Doctors will get right not to treat self-inflicted illnesses
Doctors are to be issued with new guidance permitting them to refuse to treat a patient if they judge that an illness is self-inflicted.
The guidelines will be introduced as a poll shows that one in five doctors admits that he or she has already denied patients treatment because they drink heavily, smoke or are obese.
This weekend Sir Michael Rawlins, chairman of the National Institute for Health and Clinical Excellence (Nice) said the guidelines would ensure that the limited National Health Service budget was well spent.
He singled out alcoholics by saying the institute’s new social value judgments will make it clear that if patients continue to drink they will not be given a liver transplant.
“Alcoholism rots the liver and if the patient is going to continue drinking, giving them a liver when there is already a shortage of organs is not a sensible use of resources,” Rawlins said.
“We are not punishing alcoholics, it is just that it is pointless spending all that money and using a liver that could be used for someone else.”
The poll of more than 400 doctors for the medical website Doctors.net.uk found that 19% of respondents had withheld treatment because of a patient’s unhealthy lifestyle.
Dr Julian Randall, a GP in Dudley, in the West Midlands,said he had denied treatment to a smoker: “Vascular surgery on a patient who still smokes is almost certainly doomed to fail. Unless the limb needs to be saved immediately, I refuse to refer them until satisfied that their condition is no better after six months of not smoking.”
Randall added: “In Dudley we lost a vascular surgeon, which has increased the waiting list. The remaining surgeons will need to prioritise the patients they operate on. We delay operating on those who are still smoking to take pressure off.
“I tell patients, ‘It is the wicked weed that has caused this.
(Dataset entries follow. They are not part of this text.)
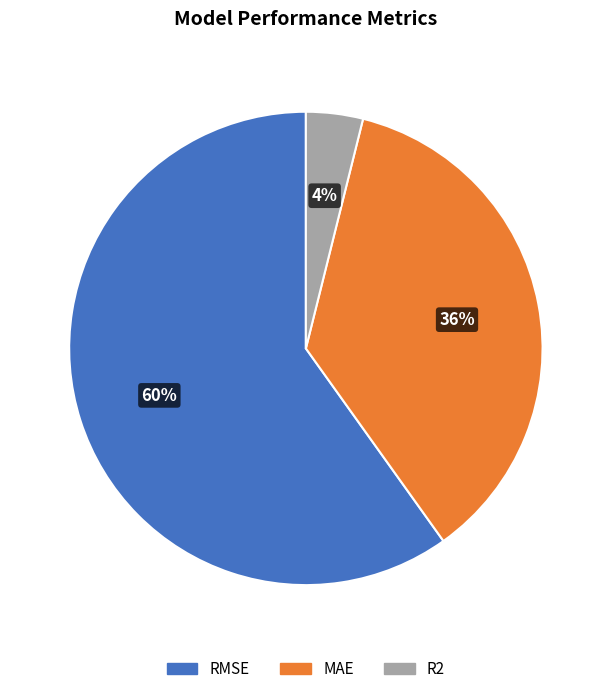

Is there any slice that represents more than half of the pie?

Yes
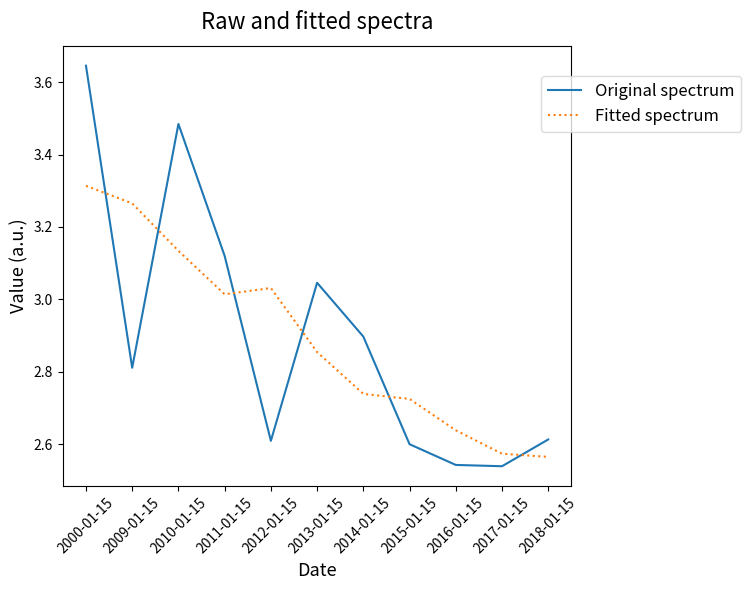

What position from the left is 2013-01-15?

6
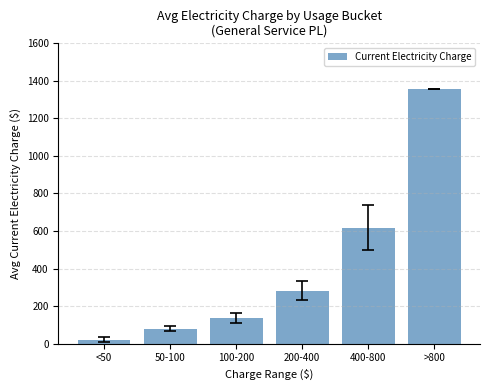

Which label corresponds to the largest value in the chart?

>800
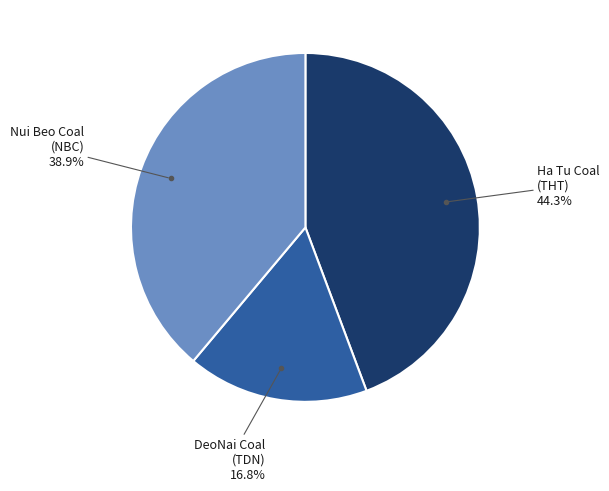

Which slice is the smallest?

DeoNai Coal (TDN)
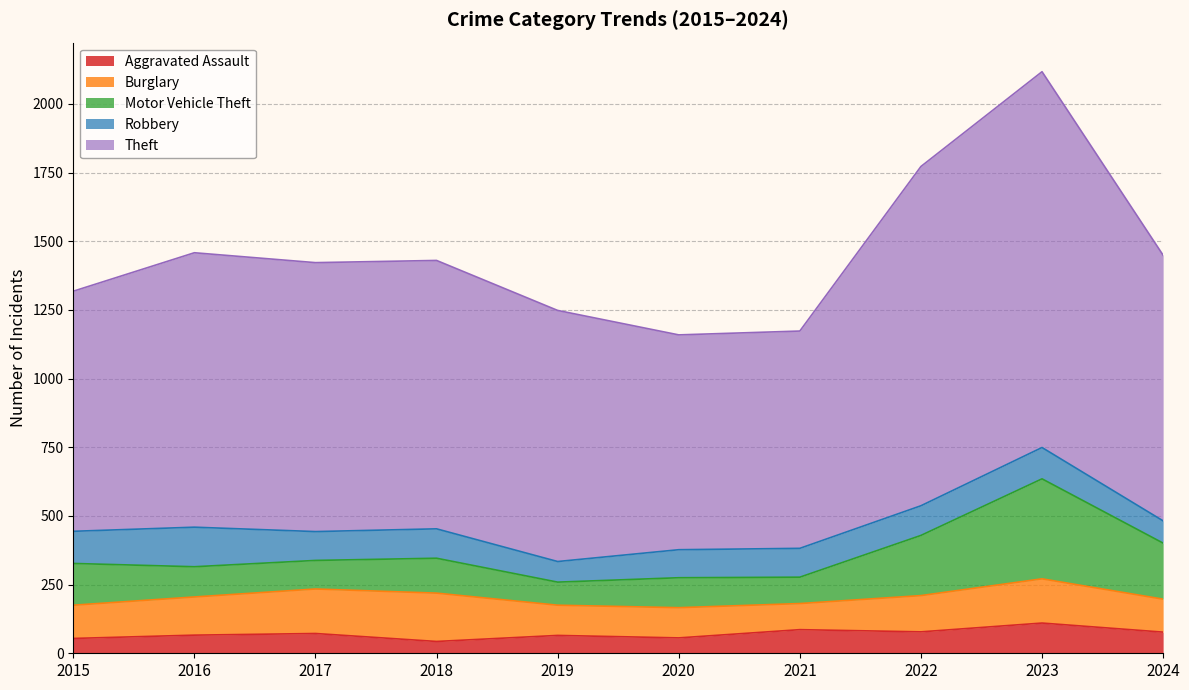

What is the average value of the Motor Vehicle Theft series?

157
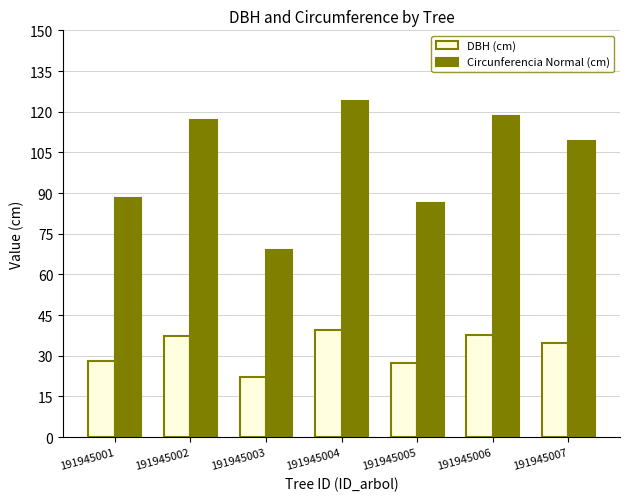

What is the total value across all series at 191945004?

163.6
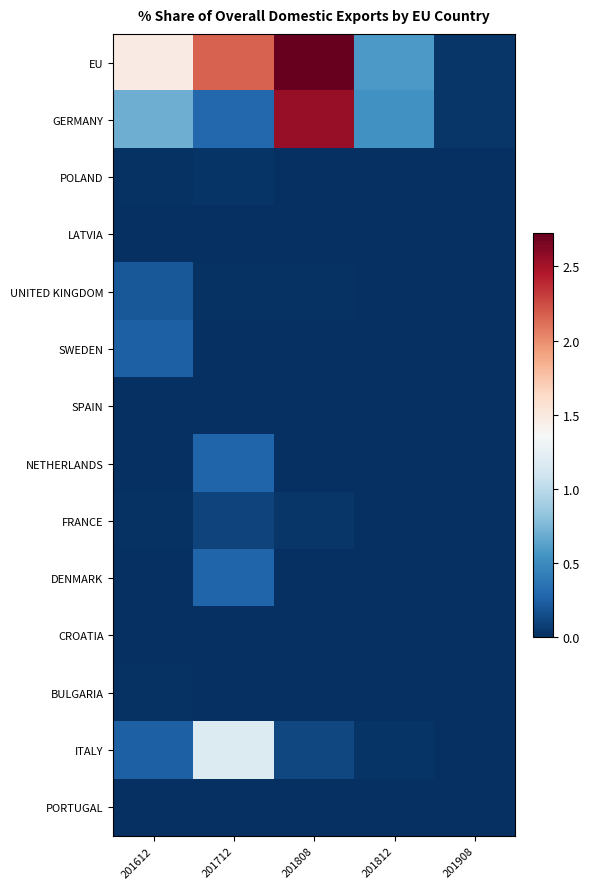

Reading right to left, transcribe all the data shown in this chart.

EU: 201908=0.0	201812=0.6	201808=2.7	201712=2.2	201612=1.5
GERMANY: 201908=0.0	201812=0.5	201808=2.6	201712=0.3	201612=0.7
POLAND: 201908=0.0	201812=0.0	201808=0.0	201712=0.0	201612=0.0
LATVIA: 201908=0.0	201812=0.0	201808=0.0	201712=0.0	201612=0.0
UNITED KINGDOM: 201908=0.0	201812=0.0	201808=0.0	201712=0.0	201612=0.2
SWEDEN: 201908=0.0	201812=0.0	201808=0.0	201712=0.0	201612=0.2
SPAIN: 201908=0.0	201812=0.0	201808=0.0	201712=0.0	201612=0.0
NETHERLANDS: 201908=0.0	201812=0.0	201808=0.0	201712=0.3	201612=0.0
FRANCE: 201908=0.0	201812=0.0	201808=0.0	201712=0.1	201612=0.0
DENMARK: 201908=0.0	201812=0.0	201808=0.0	201712=0.3	201612=0.0
CROATIA: 201908=0.0	201812=0.0	201808=0.0	201712=0.0	201612=0.0
BULGARIA: 201908=0.0	201812=0.0	201808=0.0	201712=0.0	201612=0.0
ITALY: 201908=0.0	201812=0.0	201808=0.1	201712=1.2	201612=0.2
PORTUGAL: 201908=0.0	201812=0.0	201808=0.0	201712=0.0	201612=0.0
You will develop gangrene unless you stop’. My end of the bargain is to refer them to smoking cessation clinics.”
The Nice guidelines state that care cannot be denied simply on the grounds that a condition is self-inflicted. However, according to a draft of the code to be debated next week, the treatment can be withheld if the patient’s lifestyle affects the success or cost effectiveness of the operation.
Last week primary care trusts in east Suffolk ruled that obese patients will no longer be given hip and knee replacements on the NHS. GPs and consultants agreed not to refer anyone with a body mass index (BMI) of more than 30 to a specialist until they lose weight.
Brian Keeble, director of public health for Ipswich Primary Care Trust, said the new Nice guidance is in line with the approach taken in east Suffolk. “This decision was driven by the consultants who carry out the operations that fail. There was a feeling that we were not using resources wisely as these hips needed to be redone,” he said.
“If the condition is not life-threatening, we need our patients to get their weight down before the operation.This may also apply to other specialities. Doctors up and down the country are beginning to look at this.”